In line with the idea of making lemonade when faced with an excess of lemons, wet countries should adopt puddle-stomping as a national sport. Free, accessible to all, energetic. It could be the next big thing at the Olympics. Synchronised jumping for a team event perhaps?
The word came about as a diminutive of pudd (ditch) in Old English and is related to the charming German word pudeln (to splash in water). Originally puddle was used for pools and ponds as well which explains puddle-duck (a domesticated duck) which we’ve had since the 1800s. Beatrix Potter published her book “Jemima Puddle-Duck” in 1908.

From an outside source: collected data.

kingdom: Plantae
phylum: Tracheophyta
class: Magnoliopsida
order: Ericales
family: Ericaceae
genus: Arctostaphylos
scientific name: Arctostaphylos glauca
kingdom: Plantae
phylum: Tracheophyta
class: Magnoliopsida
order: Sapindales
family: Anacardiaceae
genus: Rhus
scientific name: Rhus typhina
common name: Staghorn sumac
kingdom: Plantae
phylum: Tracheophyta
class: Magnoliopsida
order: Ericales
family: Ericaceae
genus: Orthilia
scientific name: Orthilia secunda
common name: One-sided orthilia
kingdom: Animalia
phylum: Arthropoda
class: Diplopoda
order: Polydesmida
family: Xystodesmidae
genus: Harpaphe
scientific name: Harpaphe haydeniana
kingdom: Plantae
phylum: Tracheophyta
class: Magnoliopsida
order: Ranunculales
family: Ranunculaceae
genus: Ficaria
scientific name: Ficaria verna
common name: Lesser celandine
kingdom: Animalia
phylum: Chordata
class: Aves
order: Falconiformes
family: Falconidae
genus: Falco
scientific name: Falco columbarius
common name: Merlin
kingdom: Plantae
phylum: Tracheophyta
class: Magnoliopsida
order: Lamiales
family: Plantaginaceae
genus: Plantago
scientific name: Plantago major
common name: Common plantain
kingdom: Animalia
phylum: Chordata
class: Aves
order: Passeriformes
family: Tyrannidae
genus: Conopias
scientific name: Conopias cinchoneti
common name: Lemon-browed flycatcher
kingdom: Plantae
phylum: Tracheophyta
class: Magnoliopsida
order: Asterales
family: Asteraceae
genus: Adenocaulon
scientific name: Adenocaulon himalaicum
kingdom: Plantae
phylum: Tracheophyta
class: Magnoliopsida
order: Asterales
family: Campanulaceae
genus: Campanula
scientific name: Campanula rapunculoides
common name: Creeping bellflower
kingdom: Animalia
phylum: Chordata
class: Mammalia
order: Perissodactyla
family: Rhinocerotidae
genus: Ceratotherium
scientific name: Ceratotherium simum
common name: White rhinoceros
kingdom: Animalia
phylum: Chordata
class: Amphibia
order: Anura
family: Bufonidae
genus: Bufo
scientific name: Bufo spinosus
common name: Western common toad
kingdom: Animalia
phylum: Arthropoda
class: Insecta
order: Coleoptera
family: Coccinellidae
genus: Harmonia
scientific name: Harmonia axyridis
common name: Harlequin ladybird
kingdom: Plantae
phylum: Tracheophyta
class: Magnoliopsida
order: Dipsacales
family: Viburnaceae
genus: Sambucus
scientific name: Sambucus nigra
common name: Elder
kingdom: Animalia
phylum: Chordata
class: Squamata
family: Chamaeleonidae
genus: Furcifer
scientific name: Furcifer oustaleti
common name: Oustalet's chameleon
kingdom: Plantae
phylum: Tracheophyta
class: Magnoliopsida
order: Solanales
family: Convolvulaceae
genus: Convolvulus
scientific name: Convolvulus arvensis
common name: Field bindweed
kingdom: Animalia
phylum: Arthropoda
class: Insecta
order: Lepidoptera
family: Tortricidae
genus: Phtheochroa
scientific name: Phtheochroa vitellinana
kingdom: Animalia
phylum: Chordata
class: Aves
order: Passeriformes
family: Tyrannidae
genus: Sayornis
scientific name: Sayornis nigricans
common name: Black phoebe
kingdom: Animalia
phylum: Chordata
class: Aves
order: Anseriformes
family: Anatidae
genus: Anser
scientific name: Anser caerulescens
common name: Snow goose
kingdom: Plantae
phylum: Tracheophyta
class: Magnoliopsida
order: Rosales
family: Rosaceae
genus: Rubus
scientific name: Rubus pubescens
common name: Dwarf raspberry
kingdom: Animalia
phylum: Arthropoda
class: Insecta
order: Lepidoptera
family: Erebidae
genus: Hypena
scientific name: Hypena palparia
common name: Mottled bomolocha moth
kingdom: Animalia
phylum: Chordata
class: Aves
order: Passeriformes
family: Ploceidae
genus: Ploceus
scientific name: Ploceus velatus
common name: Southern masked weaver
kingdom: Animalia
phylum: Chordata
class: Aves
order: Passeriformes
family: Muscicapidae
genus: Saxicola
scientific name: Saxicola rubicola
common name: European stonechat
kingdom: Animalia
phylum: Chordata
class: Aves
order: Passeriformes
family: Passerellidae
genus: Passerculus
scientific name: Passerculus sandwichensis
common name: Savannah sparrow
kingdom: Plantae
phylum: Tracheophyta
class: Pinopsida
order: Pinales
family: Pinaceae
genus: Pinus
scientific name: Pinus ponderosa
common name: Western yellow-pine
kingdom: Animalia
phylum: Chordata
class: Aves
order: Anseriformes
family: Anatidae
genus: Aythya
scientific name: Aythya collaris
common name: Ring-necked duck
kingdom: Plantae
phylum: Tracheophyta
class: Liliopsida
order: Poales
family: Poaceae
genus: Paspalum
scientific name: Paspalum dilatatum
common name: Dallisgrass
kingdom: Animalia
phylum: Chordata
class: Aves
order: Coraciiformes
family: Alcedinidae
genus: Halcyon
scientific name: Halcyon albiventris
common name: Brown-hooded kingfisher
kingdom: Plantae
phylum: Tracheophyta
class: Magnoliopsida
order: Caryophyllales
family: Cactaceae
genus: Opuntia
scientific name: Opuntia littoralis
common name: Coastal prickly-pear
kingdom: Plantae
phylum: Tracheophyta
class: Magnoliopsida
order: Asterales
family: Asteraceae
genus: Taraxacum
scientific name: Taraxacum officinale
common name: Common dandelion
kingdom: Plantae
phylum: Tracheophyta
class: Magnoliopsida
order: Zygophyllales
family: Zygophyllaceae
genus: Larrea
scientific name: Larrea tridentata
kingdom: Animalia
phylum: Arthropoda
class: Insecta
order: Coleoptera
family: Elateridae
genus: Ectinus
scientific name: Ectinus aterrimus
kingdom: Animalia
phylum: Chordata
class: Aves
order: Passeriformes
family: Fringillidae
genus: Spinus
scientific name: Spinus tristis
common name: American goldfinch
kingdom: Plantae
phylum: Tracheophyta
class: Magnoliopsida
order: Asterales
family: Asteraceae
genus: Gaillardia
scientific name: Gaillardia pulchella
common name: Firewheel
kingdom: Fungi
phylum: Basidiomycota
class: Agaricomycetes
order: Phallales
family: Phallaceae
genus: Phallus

The stealth version of the puddle is the beau trap. My home city, Dublin, has plenty of these. A beau trap is early 19th century slang for a paving stone which is loose enough for rainwater to gather underneath. Dublin city dwellers will know water gathers under some of the large Georgian stone footpaths (sidewalks for my US friends) and unless you avoid those slabs or hit them in the exact right spot it “tips up and pumps half a litre of rainwater up your trouser” (as Terry Pratchett points out in “A Slip of the Keyboard”). This rainwater is always a murky grey shade and invariably ice-cold.
Douglas Adams once created an alternative word for this, the affpuddle.
Why is it called a beau trap? The elegant young men of the 1800s (also known as beaus) wore those tight white stockings to show off their well turned ankles and calves. A sinister pool of city rainwater was a terrible trap for those beaus.